Horner-form emission

horner rewrites a polynomial expression into Horner’s form, which is numerically better conditioned and faster to evaluate:

from alkahest import horner

# x^3 + 2x^2 + 3x + 4 → x*(x*(x + 2) + 3) + 4
h = horner(x**3 + pool.integer(2)*x**2 + pool.integer(3)*x + pool.integer(4), x)

emit_c emits a C function string for embedding in other projects:

from alkahest import emit_c

c_code = emit_c(expr, [x, y], fn_name="f")
# → "double f(double x, double y) { return ...; }"

MLIR dialect

The alkahest-mlir crate exposes the custom MLIR dialect. The dialect ops are:

OpDescription
alkahest.symSymbolic variable reference
alkahest.constConstant value
alkahest.add, alkahest.mulArithmetic
alkahest.powExponentiation
alkahest.hornerHorner polynomial evaluation
alkahest.poly_evalGeneric polynomial evaluation
alkahest.series_taylorTaylor series evaluation
alkahest.interval_evalBall arithmetic evaluation
alkahest.rational_fnRational function evaluation

Three lowering targets are available:

  • ArithMath — lowers to arith + math MLIR dialects; uses math.fma for Horner chains
  • StableHlo — lowers to StableHLO ops for XLA/JAX integration
  • Llvm — lowers to llvm dialect for LLVM IR / PTX emission
from alkahest import to_stablehlo

# Emit textual MLIR in the StableHLO dialect
mlir_text = to_stablehlo(expr, [x, y], fn_name="my_fn")
print(mlir_text)  # valid input to mlir-opt / XLA

GPU codegen (NVPTX)

With --features cuda and an LLVM installation with NVPTX support:

from alkahest import compile_cuda

f_gpu = compile_cuda(expr, [x, y])
result = f_gpu.call_batch(inputs)   # runs on the first CUDA device

The GPU compiler:

  1. Lowers the expression through inkwell to NVPTX LLVM IR for sm_86 (Ampere)
  2. Links libdevice.10.bc for transcendental functions (__nv_sin, etc.)
  3. Emits PTX via LLVM’s target machine
  4. Loads the PTX via the CUDA driver (cudarc)

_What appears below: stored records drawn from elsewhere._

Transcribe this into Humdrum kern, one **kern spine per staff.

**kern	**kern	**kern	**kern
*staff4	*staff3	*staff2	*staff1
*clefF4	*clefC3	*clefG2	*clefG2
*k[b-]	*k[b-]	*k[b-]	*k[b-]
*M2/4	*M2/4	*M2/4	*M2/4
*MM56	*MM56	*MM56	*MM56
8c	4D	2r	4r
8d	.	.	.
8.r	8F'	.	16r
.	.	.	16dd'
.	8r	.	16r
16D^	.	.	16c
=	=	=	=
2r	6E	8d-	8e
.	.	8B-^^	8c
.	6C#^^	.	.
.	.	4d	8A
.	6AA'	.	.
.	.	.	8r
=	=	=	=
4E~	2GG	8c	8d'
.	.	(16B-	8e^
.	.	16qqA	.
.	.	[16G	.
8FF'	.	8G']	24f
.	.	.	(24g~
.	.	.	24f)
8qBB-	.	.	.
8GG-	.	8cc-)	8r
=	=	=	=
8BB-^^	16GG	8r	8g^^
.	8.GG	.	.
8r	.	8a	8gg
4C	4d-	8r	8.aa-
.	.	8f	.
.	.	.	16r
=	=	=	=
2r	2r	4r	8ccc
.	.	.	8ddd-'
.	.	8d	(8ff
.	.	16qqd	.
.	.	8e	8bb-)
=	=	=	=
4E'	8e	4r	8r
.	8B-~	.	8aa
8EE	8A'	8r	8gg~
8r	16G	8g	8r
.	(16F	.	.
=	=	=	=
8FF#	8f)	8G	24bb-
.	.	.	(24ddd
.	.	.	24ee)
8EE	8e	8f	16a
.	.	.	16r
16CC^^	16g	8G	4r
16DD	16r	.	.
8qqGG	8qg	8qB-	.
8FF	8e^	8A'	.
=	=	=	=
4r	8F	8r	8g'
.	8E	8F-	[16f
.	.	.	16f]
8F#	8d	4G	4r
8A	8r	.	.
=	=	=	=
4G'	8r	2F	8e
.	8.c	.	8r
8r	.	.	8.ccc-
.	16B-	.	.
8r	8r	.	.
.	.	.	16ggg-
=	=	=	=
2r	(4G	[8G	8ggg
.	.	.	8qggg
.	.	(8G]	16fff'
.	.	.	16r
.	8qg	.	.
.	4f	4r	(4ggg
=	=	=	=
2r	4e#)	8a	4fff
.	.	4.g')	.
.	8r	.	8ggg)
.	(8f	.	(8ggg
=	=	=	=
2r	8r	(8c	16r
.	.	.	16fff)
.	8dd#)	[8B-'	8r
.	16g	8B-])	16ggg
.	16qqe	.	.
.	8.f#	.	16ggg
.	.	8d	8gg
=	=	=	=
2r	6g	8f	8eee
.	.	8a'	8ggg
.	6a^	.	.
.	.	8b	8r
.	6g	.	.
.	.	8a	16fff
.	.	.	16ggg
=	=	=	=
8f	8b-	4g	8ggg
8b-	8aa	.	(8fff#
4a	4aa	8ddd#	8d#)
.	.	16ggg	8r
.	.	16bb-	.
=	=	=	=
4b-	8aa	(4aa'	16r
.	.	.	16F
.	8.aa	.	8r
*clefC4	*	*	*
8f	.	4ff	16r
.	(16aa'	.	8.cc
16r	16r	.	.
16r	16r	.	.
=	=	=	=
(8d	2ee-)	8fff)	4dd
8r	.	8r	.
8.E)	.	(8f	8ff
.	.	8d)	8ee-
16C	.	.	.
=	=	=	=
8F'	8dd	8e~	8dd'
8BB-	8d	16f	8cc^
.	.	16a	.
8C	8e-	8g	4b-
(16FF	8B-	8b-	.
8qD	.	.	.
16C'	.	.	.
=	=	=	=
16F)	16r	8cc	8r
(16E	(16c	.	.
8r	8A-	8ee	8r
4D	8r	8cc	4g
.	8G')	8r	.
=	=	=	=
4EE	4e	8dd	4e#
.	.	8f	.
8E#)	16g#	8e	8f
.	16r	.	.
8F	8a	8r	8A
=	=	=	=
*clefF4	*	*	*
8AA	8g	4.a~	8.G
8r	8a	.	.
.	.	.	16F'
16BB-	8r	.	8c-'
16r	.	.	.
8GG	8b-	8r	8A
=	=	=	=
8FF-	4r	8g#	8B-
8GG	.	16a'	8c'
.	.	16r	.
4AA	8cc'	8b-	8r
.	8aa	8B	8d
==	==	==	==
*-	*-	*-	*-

The benchmark nvptx/nvptx_polynomial_1M shows 16.2× speedup over the CPU JIT on a 1M-point polynomial evaluation on an RTX 3090.

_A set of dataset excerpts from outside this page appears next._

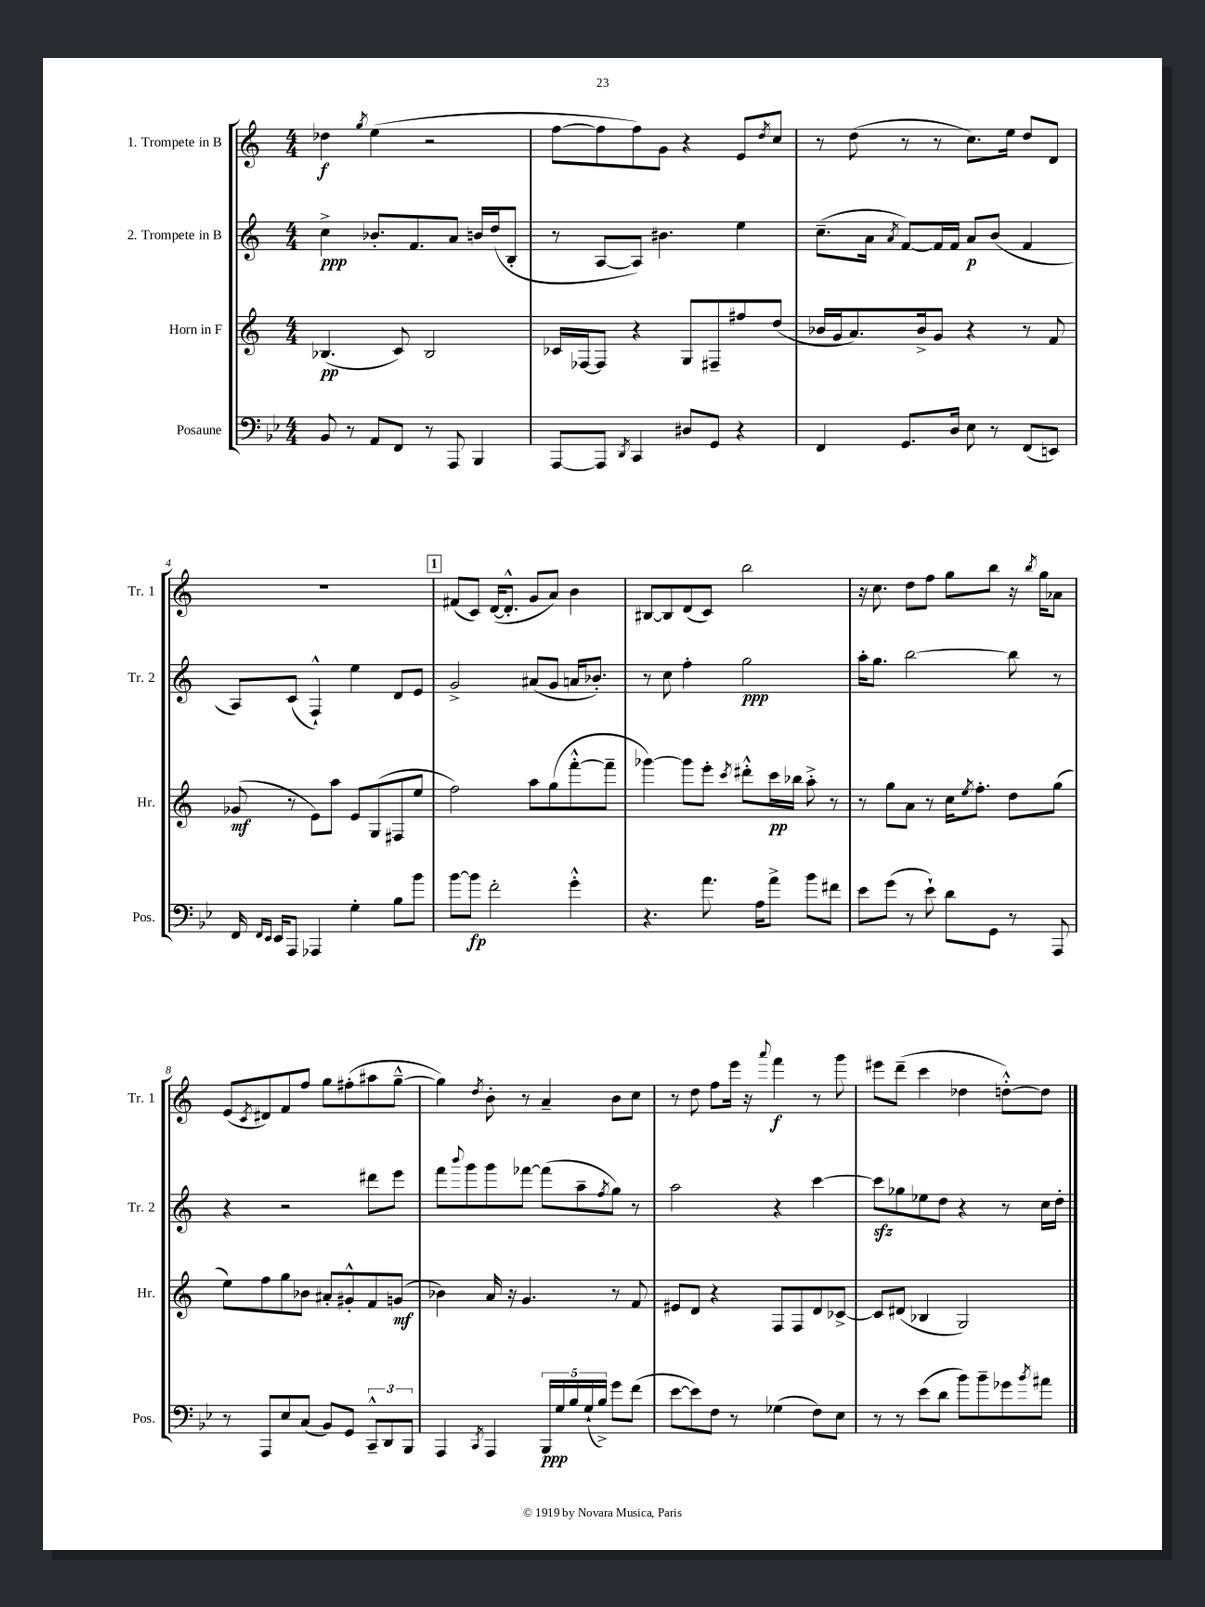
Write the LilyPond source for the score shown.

<<
\new StaffGroup <<
\new Staff = "s0" \with { instrumentName = "1. Trompete in B" shortInstrumentName = "Tr. 1" } {
    \clef treble \key c \major \numericTimeSignature \time 4/4
    des''4\f \acciaccatura { g''8 } e''4( r2 |
    f''8~ f''8 f''8) g'8 r4 e'8 \acciaccatura { d''8 } c''8 |
    r8 d''8( r8 r8 c''8.) e''16 d''8 d'8 |
    R1 |
    \mark \markup { \box "1" } fis'8( c'8) d'16~( d'8.-.-^ g'8 a'8) b'4 |
    bis8~ bis8 d'8( c'8) b''2 |
    r16 c''8. d''8 f''8 g''8 b''8 r16 \acciaccatura { b''8 } g''16 aes'8 |
    e'8( \acciaccatura { c'8 } dis'8) f'8 f''8 g''8 fis''8-.( ais''8 g''8~---^ |
    g''4) \acciaccatura { d''8 } b'8-. r8 a'4-- b'8 c''8 |
    r8 d''8 f''8 e'''16 r16 \appoggiatura { a'''8 } f'''4\f r8 g'''8 |
    eis'''8 d'''8--( c'''4 des''4 d''8~-.-^) d''8 \bar "|." |
}
\new Staff = "s1" \with { instrumentName = "2. Trompete in B" shortInstrumentName = "Tr. 2" } {
    \clef treble \key c \major \numericTimeSignature \time 4/4
    c''4->\ppp bes'8.-. f'8. a'8 b'16 d''16( b8-. |
    r8 a8~ a8) bis'4. e''4 |
    c''8.--( a'16 \acciaccatura { a'8 } f'8~) f'16 f'16 a'8\p b'8( f'4 |
    a8) c'8( f4-!-^) e''4 d'8 e'8 |
    \mark \markup { \box "1" } g'2-> ais'8( g'8 a'16 bes'8.-.) |
    r8 c''8 f''4-. g''2\ppp |
    a''16-. g''8. b''2~ b''8 r8 |
    r4 r2 dis'''8 e'''8 |
    f'''8 \appoggiatura { b'''8 } g'''8 g'''8 fes'''8~ fes'''8( a''8-- \acciaccatura { f''8 } g''8) r8 |
    a''2 r4 c'''4~ |
    c'''8\sfz ges''8 ees''8 d''8 r4 r8 c''16 d''16-. \bar "|." |
}
\new Staff = "s2" \with { instrumentName = "Horn in F" shortInstrumentName = "Hr." } {
    \clef treble \key c \major \numericTimeSignature \time 4/4
    bes4.\pp( c'8) bes2 |
    ces'16 fes16~ fes8 r4 g8 fis8-- fis''8 d''8( |
    bes'16 g'16 a'8.) bes'16-> g'8 r4 r8 f'8 |
    ges'8\mf( r8 e'8) a''8 e'8 g8( fis8 e''8 |
    \mark \markup { \box "1" } f''2) a''8 g''8( f'''8~-.-^ f'''8-- |
    ges'''4~) ges'''8 e'''8-. \acciaccatura { c'''8 } dis'''8-.-^ c'''16\pp bes''16 a''8-.-> r8 |
    r8 g''8 a'8 r8 c''16 \acciaccatura { e''8 } f''8.-. d''8 g''8( |
    e''8) f''8 g''8 bes'8 ais'8-. gis'8-.-^ f'8 g'8\mf( |
    bes'4) a'16 r16 g'4. r8 f'8 |
    eis'8 d'8 r4 f8 f8 d'8 ces'8~-> |
    ces'8 dis'8( bes4 g2) \bar "|." |
}
\new Staff = "s3" \with { instrumentName = "Posaune" shortInstrumentName = "Pos." } {
    \clef bass \key bes \major \numericTimeSignature \time 4/4
    bes,8 r8 a,8 f,8 r8 a,,8 bes,,4 |
    a,,8~ a,,8 \acciaccatura { d,8 } c,4 dis8 g,8 r4 |
    f,4 g,8. d16 ees8 r8 f,8( e,8) |
    f,16 \grace { f,16 ees,16 } ees,16 a,,8 aes,,4 g4-. bes8 bes'8 |
    \mark \markup { \box "1" } bes'8~ bes'8\fp f'2-. g'4-.-^ |
    r4. a'8. a16 a'8-> bes'8 fis'8 |
    ees'8 g'8( r8 ees'8-!) d'8 g,8 r8 a,,8 |
    r8 a,,8 ees8 c8( bes,8) g,8 \tuplet 3/2 { c,8---^ d,8 bes,,8 } |
    a,,4 \acciaccatura { c,8 } a,,4 \tuplet 5/4 { bes,,16\ppp g16 bes16 g16-!( bes16->) } g'8 f'8( |
    ees'8~ ees'8) f8 r8 ges4( f8) ees8 |
    r8 r8 ees'8( d'8 bes'8) bes'8-- ges'8 \acciaccatura { bes'8 } ais'8 \bar "|." |
}
>>
>>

Upcoming (v1.1): AMD ROCm / amdgcn target (hardware-blocked pending RDNA3 availability).

Caching

Compilation results are cached keyed by the canonical hash of the expression DAG. Compiling the same expression twice returns the cached result. The persistent ExprPool (V1-14) extends this cache across sessions.

Small expressions below a complexity threshold skip LLVM entirely and run through the Rust interpreter, which has lower overhead for trivial expressions.